Мёртвый палец | страница 31
— Я не допущу этого, — отвечал тронутый Брютондор, — по крайней мере, я не желаю этого, ваше высокопреподобие.
С этими словами он протянул, улыбаясь, Дюбуру руку, которую тот взял, хотя и нерешительно.
— Благодарю вас, друзья мои, теперь я спокойно ухожу отсюда, — сказал старец, сходя со скамьи и готовясь уходить с площади.
— Еще на минуту, ваше высокопреподобие, — обратился к нему Дюбур.
— Что вам угодно, сын мой? — спросил ласково аббат.
— Известно ли имя злодея, совершившего преступление? — спросил Дюбур.
— Нет еще, насколько мне известно, — отвечал старец.
— По крайней мере, кого подозревают в убийстве? — расспрашивал Дюбур.
— Гм-да, не знаю, — отозвался нерешительно аббат, — но оно до того чудовищно, что неизвестно, на кого и подумать.
Затем, после некоторого раздумья, он прибавил, как бы озаренный внезапной мыслью:
— Я думаю, было бы очень полезно, если бы вы пошли со мной на место преступления, сын мой. Впрочем, я за этим и пришел сюда. Вы были лучшим другом несчастной семьи и часто виделись с ними. Я буду предлагать вам вопросы на этот счет; во всяком случае, вы можете дать правосудию самые лучшие и точные сведения.
— Конечно, ваше высокопреподобие, конечно, — с готовностью откликнулся молодой человек. — В этом отношении вы можете на меня положиться, я вам расскажу все, что я знаю. Так пойдемте же, меня влечет туда непреодолимое желание взглянуть на мою бедную несчастную Юлию. О, Боже мой, в каком состоянии я ее увижу!
С этими словами он вынул из кармана платок и быстро утер им глаза.
Затем, взяв за руку аббата, он пошел с ним через площадь.
Несколько минут спустя площадь покинули и остальные участники торжества и разошлись по ближайшим улицам или отправились по домам.
VI
Весть о гнусном преступлении быстро облетела весь город и всех поразила. Везде встречались озадаченные, тревожные лица; на всех улицах собирались кучки людей, толковавших о происшествии и жалевших о несчастном семействе, заслужившем всеобщую любовь.

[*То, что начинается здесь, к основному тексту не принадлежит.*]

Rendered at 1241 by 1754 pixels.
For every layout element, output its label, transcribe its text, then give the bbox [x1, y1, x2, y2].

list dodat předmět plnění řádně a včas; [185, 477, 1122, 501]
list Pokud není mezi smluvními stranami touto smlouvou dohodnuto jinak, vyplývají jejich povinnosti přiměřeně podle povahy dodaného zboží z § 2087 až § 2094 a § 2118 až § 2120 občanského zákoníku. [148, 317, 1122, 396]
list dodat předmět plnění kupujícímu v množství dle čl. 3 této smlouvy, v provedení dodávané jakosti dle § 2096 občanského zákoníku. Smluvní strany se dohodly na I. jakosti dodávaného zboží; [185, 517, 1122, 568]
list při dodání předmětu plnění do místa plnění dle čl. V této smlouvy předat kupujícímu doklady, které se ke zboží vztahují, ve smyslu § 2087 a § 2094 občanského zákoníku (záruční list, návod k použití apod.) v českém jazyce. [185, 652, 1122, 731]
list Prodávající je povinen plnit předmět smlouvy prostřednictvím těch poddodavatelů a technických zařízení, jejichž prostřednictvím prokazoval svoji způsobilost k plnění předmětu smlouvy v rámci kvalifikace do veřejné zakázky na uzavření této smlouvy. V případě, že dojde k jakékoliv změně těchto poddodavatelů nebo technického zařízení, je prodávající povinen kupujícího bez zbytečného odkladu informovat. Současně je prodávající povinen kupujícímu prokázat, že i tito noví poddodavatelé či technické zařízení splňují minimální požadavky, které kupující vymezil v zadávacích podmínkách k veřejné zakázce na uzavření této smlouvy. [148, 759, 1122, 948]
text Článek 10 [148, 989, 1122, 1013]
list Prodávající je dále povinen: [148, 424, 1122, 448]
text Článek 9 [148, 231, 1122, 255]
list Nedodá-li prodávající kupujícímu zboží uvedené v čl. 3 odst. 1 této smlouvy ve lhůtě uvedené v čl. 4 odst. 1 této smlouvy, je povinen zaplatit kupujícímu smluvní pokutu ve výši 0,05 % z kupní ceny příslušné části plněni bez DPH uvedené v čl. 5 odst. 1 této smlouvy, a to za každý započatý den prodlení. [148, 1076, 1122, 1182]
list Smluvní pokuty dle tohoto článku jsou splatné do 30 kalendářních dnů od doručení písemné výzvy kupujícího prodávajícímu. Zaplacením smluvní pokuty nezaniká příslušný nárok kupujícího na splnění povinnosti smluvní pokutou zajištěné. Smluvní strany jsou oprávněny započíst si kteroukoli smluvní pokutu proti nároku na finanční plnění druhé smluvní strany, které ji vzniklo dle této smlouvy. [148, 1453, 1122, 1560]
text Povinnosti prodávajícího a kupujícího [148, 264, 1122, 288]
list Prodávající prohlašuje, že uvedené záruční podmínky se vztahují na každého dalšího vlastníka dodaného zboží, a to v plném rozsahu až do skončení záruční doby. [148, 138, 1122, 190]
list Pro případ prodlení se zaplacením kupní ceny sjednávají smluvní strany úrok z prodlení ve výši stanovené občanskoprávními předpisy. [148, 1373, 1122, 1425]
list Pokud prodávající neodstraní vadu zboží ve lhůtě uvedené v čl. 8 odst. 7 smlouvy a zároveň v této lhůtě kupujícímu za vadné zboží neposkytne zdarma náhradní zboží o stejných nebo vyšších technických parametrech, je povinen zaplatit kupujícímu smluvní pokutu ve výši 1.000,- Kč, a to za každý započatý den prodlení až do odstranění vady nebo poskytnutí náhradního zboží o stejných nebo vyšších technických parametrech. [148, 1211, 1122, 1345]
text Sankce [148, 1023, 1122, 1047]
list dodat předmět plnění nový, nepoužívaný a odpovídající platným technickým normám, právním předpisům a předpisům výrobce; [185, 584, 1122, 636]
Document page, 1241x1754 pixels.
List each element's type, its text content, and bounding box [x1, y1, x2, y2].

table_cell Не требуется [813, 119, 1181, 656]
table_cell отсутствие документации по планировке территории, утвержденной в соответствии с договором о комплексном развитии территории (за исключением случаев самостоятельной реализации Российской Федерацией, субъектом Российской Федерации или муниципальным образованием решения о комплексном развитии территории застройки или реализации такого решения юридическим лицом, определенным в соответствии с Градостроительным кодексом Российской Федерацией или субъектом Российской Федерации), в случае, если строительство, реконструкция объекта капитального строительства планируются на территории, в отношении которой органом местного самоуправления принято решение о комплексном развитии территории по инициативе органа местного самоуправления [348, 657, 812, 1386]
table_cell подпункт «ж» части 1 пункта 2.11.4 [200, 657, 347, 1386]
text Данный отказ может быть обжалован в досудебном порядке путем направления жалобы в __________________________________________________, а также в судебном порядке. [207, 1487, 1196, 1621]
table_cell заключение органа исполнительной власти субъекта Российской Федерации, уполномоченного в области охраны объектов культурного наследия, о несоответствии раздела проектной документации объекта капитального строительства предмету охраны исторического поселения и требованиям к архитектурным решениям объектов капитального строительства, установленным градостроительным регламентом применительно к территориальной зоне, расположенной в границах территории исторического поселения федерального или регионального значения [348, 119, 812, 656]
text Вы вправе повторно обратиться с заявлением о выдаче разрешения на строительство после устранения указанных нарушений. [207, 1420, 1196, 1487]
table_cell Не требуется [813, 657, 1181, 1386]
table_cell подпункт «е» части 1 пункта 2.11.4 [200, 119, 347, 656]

Людовик-Флорентин де Минс-Фонбарре был родом из Намюра, обучался часовому мастерству, затем отправился путешествовать для необходимого усовершенствования, и наконец, в 1733 году, поселился в Авиньоне и женился. Счастье ему улыбнулось настолько, что он имел возможность, благодаря своему усердию и скромной жизни, составить себе довольно значительное состояние. Спустя два года после женитьбы, его жена обрадовала его рождением сына, а через пять лет и дочери. Вторая дочь, мертворожденная, стоила жизни матери. Это было единственное несчастье, постигшее Минса, но для него оно было так тяжело, что надолго подействовало угнетающим образом и на его душу, и на здоровье. Он слишком любил жену и никогда не мог забыть ее. С того самого дня, как она закрыла глаза, он, бывший до того человеком веселого нрава и светлого настроения духа, совсем переменился, по-видимому, навсегда отказался от всех радостей и удовольствий этого мира, и все свои помышления направил на одну цель — посвятить себя наилучшему воспитанию детей. Он решительно отказывался от всяких предложений вступить во второй брак, потому что никак не мог забыть своей жены. Затем, его пугала мысль, что у его детей будет мачеха; он был убежден, что ему не найти женщины, которая могла бы любить его ради его самого, а не ради его состояния, и в то же время так искренно любить его детей, как своих собственных. Минсу приходило на ум, что ему нередко, может быть, придется подвергаться большим неприятностям и защищать от жены детей. Поэтому он счел за лучшее отказаться от сомнительного счастья, и весь запас своей любви и нежности посвятил сыну и дочери, не поступаясь этими чувствами в пользу чуждой ему женщины. Итак, он стал жить с тех пор только для своих детей и делил свое время между работой и молитвой, посещая церковь так часто, как только ему позволяли его занятия; единственный отдых доставляла ему охота. Впрочем, весьма строгий в исполнении составленных себе правил жизни, он никогда не допустил бы, чтобы его дети не исполняли какого-нибудь предписания римско-католической церкви.